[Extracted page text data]

# # # # #

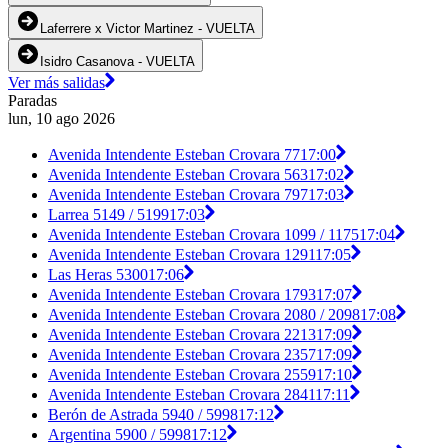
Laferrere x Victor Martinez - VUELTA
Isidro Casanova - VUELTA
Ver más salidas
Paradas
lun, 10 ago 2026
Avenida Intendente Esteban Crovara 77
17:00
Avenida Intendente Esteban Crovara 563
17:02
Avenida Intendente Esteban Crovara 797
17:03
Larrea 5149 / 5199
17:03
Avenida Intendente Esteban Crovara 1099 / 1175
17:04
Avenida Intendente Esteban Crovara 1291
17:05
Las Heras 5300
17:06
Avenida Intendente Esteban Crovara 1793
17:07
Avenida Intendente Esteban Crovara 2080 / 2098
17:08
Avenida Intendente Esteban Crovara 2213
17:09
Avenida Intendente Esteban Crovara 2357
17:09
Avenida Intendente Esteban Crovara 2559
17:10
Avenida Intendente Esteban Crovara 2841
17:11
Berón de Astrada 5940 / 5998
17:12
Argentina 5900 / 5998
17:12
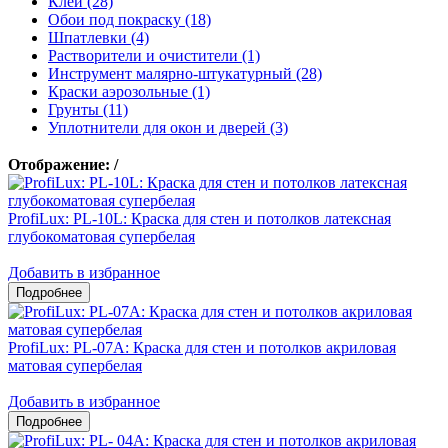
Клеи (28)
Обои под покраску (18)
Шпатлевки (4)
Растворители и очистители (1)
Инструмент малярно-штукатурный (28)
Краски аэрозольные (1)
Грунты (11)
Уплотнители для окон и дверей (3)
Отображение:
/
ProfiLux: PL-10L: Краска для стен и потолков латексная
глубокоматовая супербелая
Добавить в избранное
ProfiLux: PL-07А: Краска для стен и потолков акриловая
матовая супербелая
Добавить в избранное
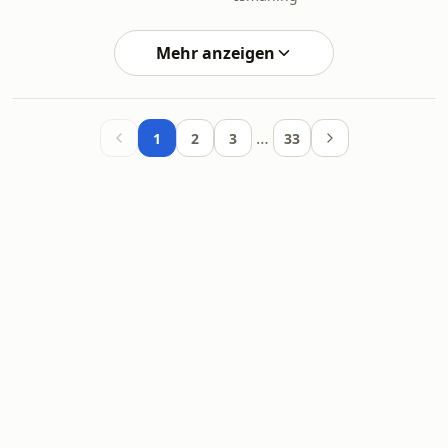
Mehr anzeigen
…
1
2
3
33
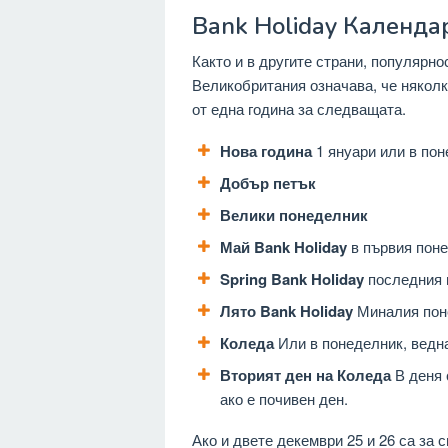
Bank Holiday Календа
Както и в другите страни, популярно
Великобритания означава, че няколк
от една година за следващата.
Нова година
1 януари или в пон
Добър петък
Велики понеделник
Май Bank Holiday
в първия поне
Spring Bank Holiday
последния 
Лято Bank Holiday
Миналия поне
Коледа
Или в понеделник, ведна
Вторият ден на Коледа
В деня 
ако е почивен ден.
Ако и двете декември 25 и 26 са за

# # # # #

Problem requirements ▸
Turn the text lines of all the items above into a single numbered list, omitting blank lines. Leave the pictures out of the list.

Written response ▸
1. Laferrere x Victor Martinez - VUELTA
2. Isidro Casanova - VUELTA
3. Ver más salidas
4. Paradas
5. lun, 10 ago 2026
6. Avenida Intendente Esteban Crovara 77
7. 17:00
8. Avenida Intendente Esteban Crovara 563
9. 17:02
10. Avenida Intendente Esteban Crovara 797
11. 17:03
12. Larrea 5149 / 5199
13. 17:03
14. Avenida Intendente Esteban Crovara 1099 / 1175
15. 17:04
16. Avenida Intendente Esteban Crovara 1291
17. 17:05
18. Las Heras 5300
19. 17:06
20. Avenida Intendente Esteban Crovara 1793
21. 17:07
22. Avenida Intendente Esteban Crovara 2080 / 2098
23. 17:08
24. Avenida Intendente Esteban Crovara 2213
25. 17:09
26. Avenida Intendente Esteban Crovara 2357
27. 17:09
28. Avenida Intendente Esteban Crovara 2559
29. 17:10
30. Avenida Intendente Esteban Crovara 2841
31. 17:11
32. Berón de Astrada 5940 / 5998
33. 17:12
34. Argentina 5900 / 5998
35. 17:12
36. Клеи (28)
37. Обои под покраску (18)
38. Шпатлевки (4)
39. Растворители и очистители (1)
40. Инструмент малярно-штукатурный (28)
41. Краски аэрозольные (1)
42. Грунты (11)
43. Уплотнители для окон и дверей (3)
44. Отображение:
45. /
46. ProfiLux: PL-10L: Краска для стен и потолков латексная
47. глубокоматовая супербелая
48. Добавить в избранное
49. ProfiLux: PL-07А: Краска для стен и потолков акриловая
50. матовая супербелая
51. Добавить в избранное
52. Mehr anzeigen
53. …
54. 1
55. 2
56. 3
57. 33
58. Bank Holiday Календа
59. Както и в другите страни, популярно
60. Великобритания означава, че няколк
61. от една година за следващата.
62. Нова година
63. 1 януари или в пон
64. Добър петък
65. Велики понеделник
66. Май Bank Holiday
67. в първия поне
68. Spring Bank Holiday
69. последния 
70. Лято Bank Holiday
71. Миналия поне
72. Коледа
73. Или в понеделник, ведна
74. Вторият ден на Коледа
75. В деня 
76. ако е почивен ден.
77. Ако и двете декември 25 и 26 са за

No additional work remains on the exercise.